#### Try it
Would you print every entry exactly as it appears?
*** Dataset records
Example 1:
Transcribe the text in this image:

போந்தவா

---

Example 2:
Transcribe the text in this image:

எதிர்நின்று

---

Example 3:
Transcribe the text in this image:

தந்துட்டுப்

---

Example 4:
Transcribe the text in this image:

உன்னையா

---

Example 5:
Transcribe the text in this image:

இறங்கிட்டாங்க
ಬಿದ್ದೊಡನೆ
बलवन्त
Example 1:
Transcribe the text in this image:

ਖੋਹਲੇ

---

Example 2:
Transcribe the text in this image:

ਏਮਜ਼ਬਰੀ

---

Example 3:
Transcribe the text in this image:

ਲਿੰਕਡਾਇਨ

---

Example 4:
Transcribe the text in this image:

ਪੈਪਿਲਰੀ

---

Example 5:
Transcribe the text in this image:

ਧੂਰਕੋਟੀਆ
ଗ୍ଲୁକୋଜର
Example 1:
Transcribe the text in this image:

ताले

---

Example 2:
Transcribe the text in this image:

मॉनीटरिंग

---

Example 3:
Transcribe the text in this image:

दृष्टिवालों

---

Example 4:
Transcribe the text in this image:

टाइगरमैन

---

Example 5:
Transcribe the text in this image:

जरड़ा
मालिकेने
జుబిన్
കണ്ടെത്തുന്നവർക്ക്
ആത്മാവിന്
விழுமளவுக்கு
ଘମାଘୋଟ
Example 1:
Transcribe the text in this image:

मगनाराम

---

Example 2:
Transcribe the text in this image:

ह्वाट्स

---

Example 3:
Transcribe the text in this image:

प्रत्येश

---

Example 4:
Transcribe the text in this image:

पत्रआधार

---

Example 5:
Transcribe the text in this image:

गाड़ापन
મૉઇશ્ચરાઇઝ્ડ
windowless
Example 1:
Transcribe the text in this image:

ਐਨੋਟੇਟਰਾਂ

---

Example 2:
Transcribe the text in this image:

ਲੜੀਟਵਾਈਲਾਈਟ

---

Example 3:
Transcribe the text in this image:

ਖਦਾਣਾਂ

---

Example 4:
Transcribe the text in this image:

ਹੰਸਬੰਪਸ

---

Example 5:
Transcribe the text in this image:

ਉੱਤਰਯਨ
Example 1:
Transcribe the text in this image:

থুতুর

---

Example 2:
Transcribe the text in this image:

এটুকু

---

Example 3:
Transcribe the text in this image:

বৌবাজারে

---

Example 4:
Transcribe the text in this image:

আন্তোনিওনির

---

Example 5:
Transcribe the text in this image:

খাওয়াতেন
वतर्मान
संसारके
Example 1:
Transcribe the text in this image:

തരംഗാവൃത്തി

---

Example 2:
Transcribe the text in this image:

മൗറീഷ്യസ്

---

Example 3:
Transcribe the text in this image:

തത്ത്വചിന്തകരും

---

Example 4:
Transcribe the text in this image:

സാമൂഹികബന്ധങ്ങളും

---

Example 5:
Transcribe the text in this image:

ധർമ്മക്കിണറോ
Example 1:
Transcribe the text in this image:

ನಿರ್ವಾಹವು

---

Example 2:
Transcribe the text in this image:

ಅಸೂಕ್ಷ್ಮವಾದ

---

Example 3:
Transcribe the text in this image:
******
#### Answer space
Example 1:
Transcribe the text in this image:

போந்தவா

---

Example 2:
Transcribe the text in this image:

எதிர்நின்று

---

Example 3:
Transcribe the text in this image:

தந்துட்டுப்

---

Example 4:
Transcribe the text in this image:

உன்னையா

---

Example 5:
Transcribe the text in this image:

இறங்கிட்டாங்க
ಬಿದ್ದೊಡನೆ
बलवन्त
Example 1:
Transcribe the text in this image:

ਖੋਹਲੇ

---

Example 2:
Transcribe the text in this image:

ਏਮਜ਼ਬਰੀ

---

Example 3:
Transcribe the text in this image:

ਲਿੰਕਡਾਇਨ

---

Example 4:
Transcribe the text in this image:

ਪੈਪਿਲਰੀ

---

Example 5:
Transcribe the text in this image:

ਧੂਰਕੋਟੀਆ
ଗ୍ଲୁକୋଜର
Example 1:
Transcribe the text in this image:

ताले

---

Example 2:
Transcribe the text in this image:

मॉनीटरिंग

---

Example 3:
Transcribe the text in this image:

दृष्टिवालों

---

Example 4:
Transcribe the text in this image:

टाइगरमैन

---

Example 5:
Transcribe the text in this image:

जरड़ा
मालिकेने
జుబిన్
കണ്ടെത്തുന്നവർക്ക്
ആത്മാവിന്
விழுமளவுக்கு
ଘମାଘୋଟ
Example 1:
Transcribe the text in this image:

मगनाराम

---

Example 2:
Transcribe the text in this image:

ह्वाट्स

---

Example 3:
Transcribe the text in this image:

प्रत्येश

---

Example 4:
Transcribe the text in this image:

पत्रआधार

---

Example 5:
Transcribe the text in this image:

गाड़ापन
મૉઇશ્ચરાઇઝ્ડ
windowless
Example 1:
Transcribe the text in this image:

ਐਨੋਟੇਟਰਾਂ

---

Example 2:
Transcribe the text in this image:

ਲੜੀਟਵਾਈਲਾਈਟ

---

Example 3:
Transcribe the text in this image:

ਖਦਾਣਾਂ

---

Example 4:
Transcribe the text in this image:

ਹੰਸਬੰਪਸ

---

Example 5:
Transcribe the text in this image:

ਉੱਤਰਯਨ
Example 1:
Transcribe the text in this image:

থুতুর

---

Example 2:
Transcribe the text in this image:

এটুকু

---

Example 3:
Transcribe the text in this image:

বৌবাজারে

---

Example 4:
Transcribe the text in this image:

আন্তোনিওনির

---

Example 5:
Transcribe the text in this image:

খাওয়াতেন
वतर्मान
संसारके
Example 1:
Transcribe the text in this image:

തരംഗാവൃത്തി

---

Example 2:
Transcribe the text in this image:

മൗറീഷ്യസ്

---

Example 3:
Transcribe the text in this image:

തത്ത്വചിന്തകരും

---

Example 4:
Transcribe the text in this image:

സാമൂഹികബന്ധങ്ങളും

---

Example 5:
Transcribe the text in this image:

ധർമ്മക്കിണറോ
Example 1:
Transcribe the text in this image:

ನಿರ್ವಾಹವು

---

Example 2:
Transcribe the text in this image:

ಅಸೂಕ್ಷ್ಮವಾದ

---

Example 3:
Transcribe the text in this image:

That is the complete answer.